How many states has the CFTC sued over prediction market jurisdiction?
The CFTC has sued eight states in total: New Mexico, Rhode Island, Wisconsin, Minnesota, New York, Arizona, Connecticut, and Illinois. Each lawsuit followed state enforcement actions against prediction market platforms like Kalshi, which the CFTC says operate under exclusive federal oversight.
What did Gary Gensler argue in his Kalshi amicus brief?
Gary Gensler, former chair of both the CFTC and SEC, filed an amicus brief arguing the Dodd-Frank Act was not designed to cover sports event contracts. He said Congress did not include sports betting within the statutory definition of a swap, and that sports bets do not serve the hedging purpose swaps are meant to fulfill.
What is a Designated Contract Market in the CFTC prediction market dispute?
A Designated Contract Market is a CFTC-licensed exchange authorized to list commodity derivative contracts. Kalshi holds this license. The CFTC argues that DCMs operate under exclusive federal authority, meaning state regulators cannot apply their own gaming or gambling laws to products listed on a CFTC-approved DCM.
This article is for informational purposes only and does not constitute investment advice. Every investment and trading decision involves risk. Readers should conduct their own research before making any financial decisions.
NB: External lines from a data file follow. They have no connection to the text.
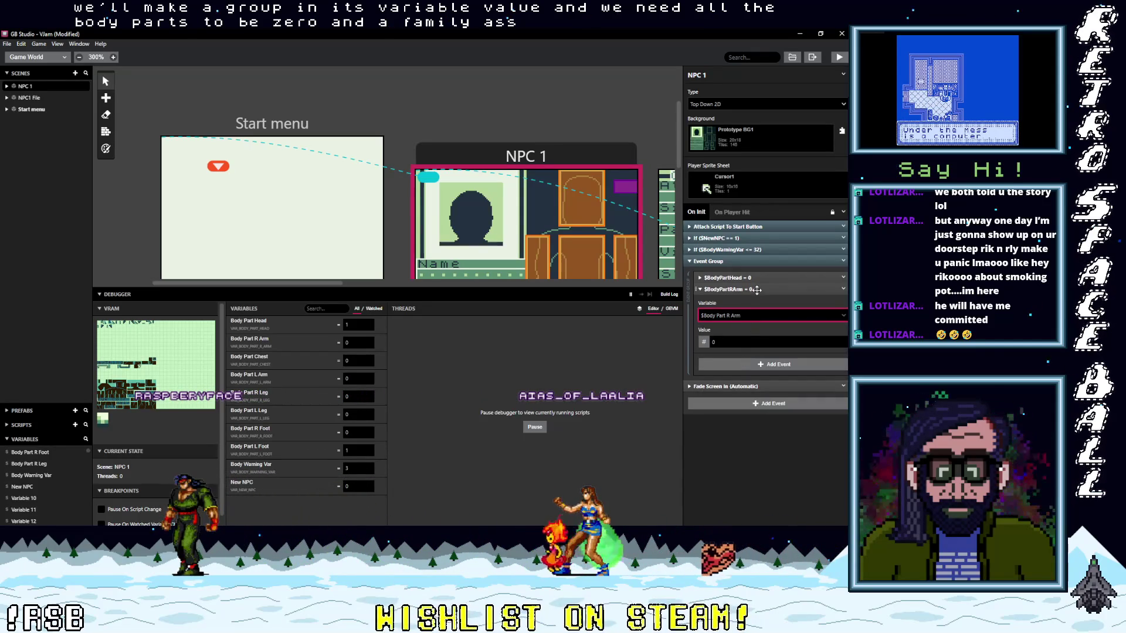
click(756, 289)
click(843, 289)
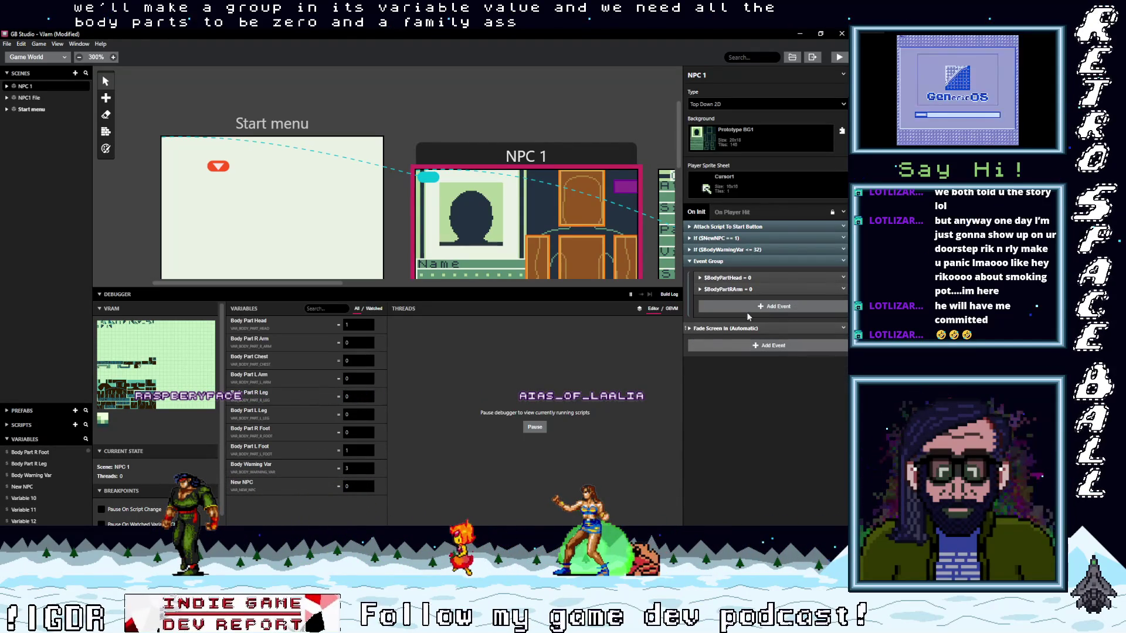
Step: Add copies of the body-part event set to Body Part Chest and Body Part L Arm
click(737, 327)
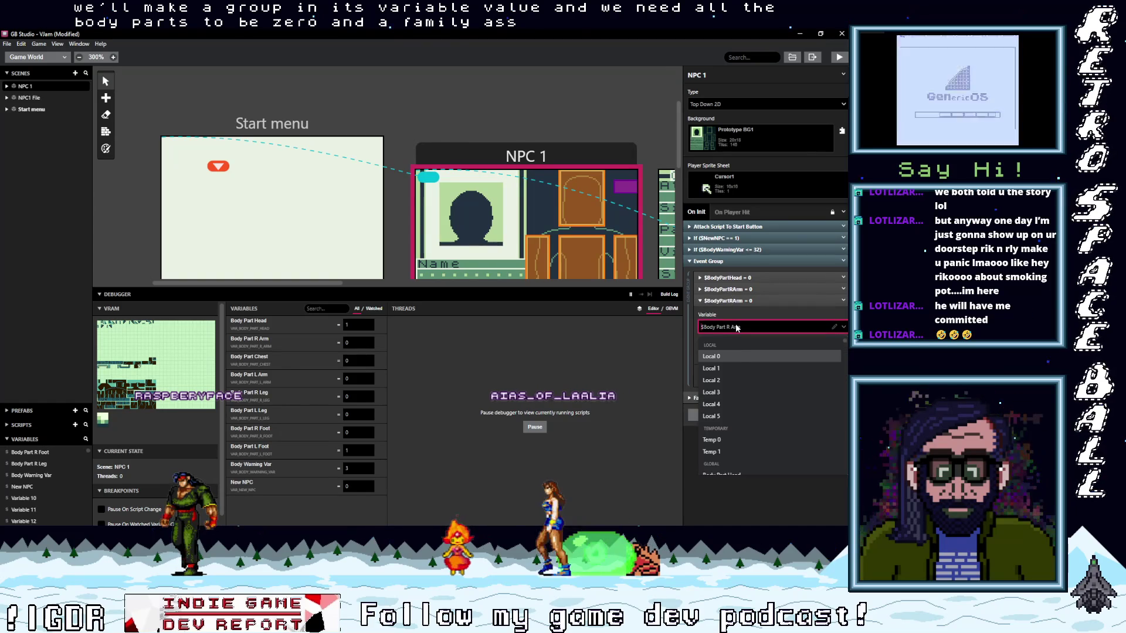
text(bod)
click(721, 380)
eighth state piling on, this is starting to look coordinated rather than organic enforcement
Kalshi keeps winning the appeals though. CFTC suing the state for letting them operate is a weird inversion of the usual federalism fight, basically saying states cant regulate what congress already preempted. curious how the tenth circuit handles it.
Been around since the Intrade shutdown in 2013 and this rhymes hard. Feds lose in court, then lean on states or banking rails instead. Sports contracts are the wedge but the real target is event markets broadly, Polymarket should be watching this docket closely.